This poem of 3 stanzas, each containing 11 lines, written by John Donne is about the poet being so frustrated about fighting so hard for his love by giving her his “sighs, tears, and oaths and letters”, using imagery to emphasize the amount of pain you need to go through to secure your love. Lovers’ Infiniteness, obviously themed as love, contains a rhyming scheme of ABABCDCD. Throughout the poem he tries to persuade to her that he will always love her and he wants the vice versa. He wants her heart alone, without having to share it with others, which he detests, and proves by saying “If then thy gift of love were partial, that some to me, some should to others fall”. Each stanza ends with a line which gives different meanings of the word “all”.  This poem is relatable to one of John’s other, named “The Flea”, where he again tries to convince a young lady to be his.

The first and the second lines in stanza 1, shows some jealousy in the poets heart as he claims that he wants “all” of the maiden. He is has no faith at all in the fact that maybe she can return to him. John tends to believe that if she doesn’t give him “all” of the love, then it isn’t love.

Lines 14-17, is where the poets says that even if there was a time in which she had given him all,  after the other men, a new love of theirs might have been created. “This new love may beget new fears” shows that this fresh love will be the cause of his new suspicions. He, then brilliantly uses a metaphor in the lines “The ground, thy heart, is mine; whatever shall grow there, dear, I should have it all.” Which explains that if something grows in a land, the owner owns it, therefore he describes her heart as his, and everything that grows in it, especially her love.

——

• **CHALLENGE 1**:
In the analysis of Donne's poem, begin at the words "Lines 14-17, is" and stop after "especially her love.", giving that passage again with "metaphor" swapped for "comparison".
• **CHALLENGE 2**:
According to the quotation in the first paragraph of the analysis of Donne's poem, what are the things the poet gives his love?

• **ENTRIES PROVIDED**:
——

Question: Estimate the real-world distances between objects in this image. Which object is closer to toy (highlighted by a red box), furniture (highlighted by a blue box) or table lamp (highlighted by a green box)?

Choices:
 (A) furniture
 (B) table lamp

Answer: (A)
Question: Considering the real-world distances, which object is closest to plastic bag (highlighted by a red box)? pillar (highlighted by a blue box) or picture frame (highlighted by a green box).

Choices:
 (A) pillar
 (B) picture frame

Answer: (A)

——

• **TASK OUTPUT 1**:
Lines 14-17, is where the poets says that even if there was a time in which she had given him all,  after the other men, a new love of theirs might have been created. “This new love may beget new fears” shows that this fresh love will be the cause of his new suspicions. He, then brilliantly uses a comparison in the lines “The ground, thy heart, is mine; whatever shall grow there, dear, I should have it all.” Which explains that if something grows in a land, the owner owns it, therefore he describes her heart as his, and everything that grows in it, especially her love.

• **TASK OUTPUT 2**:
Sighs, tears, oaths, and letters.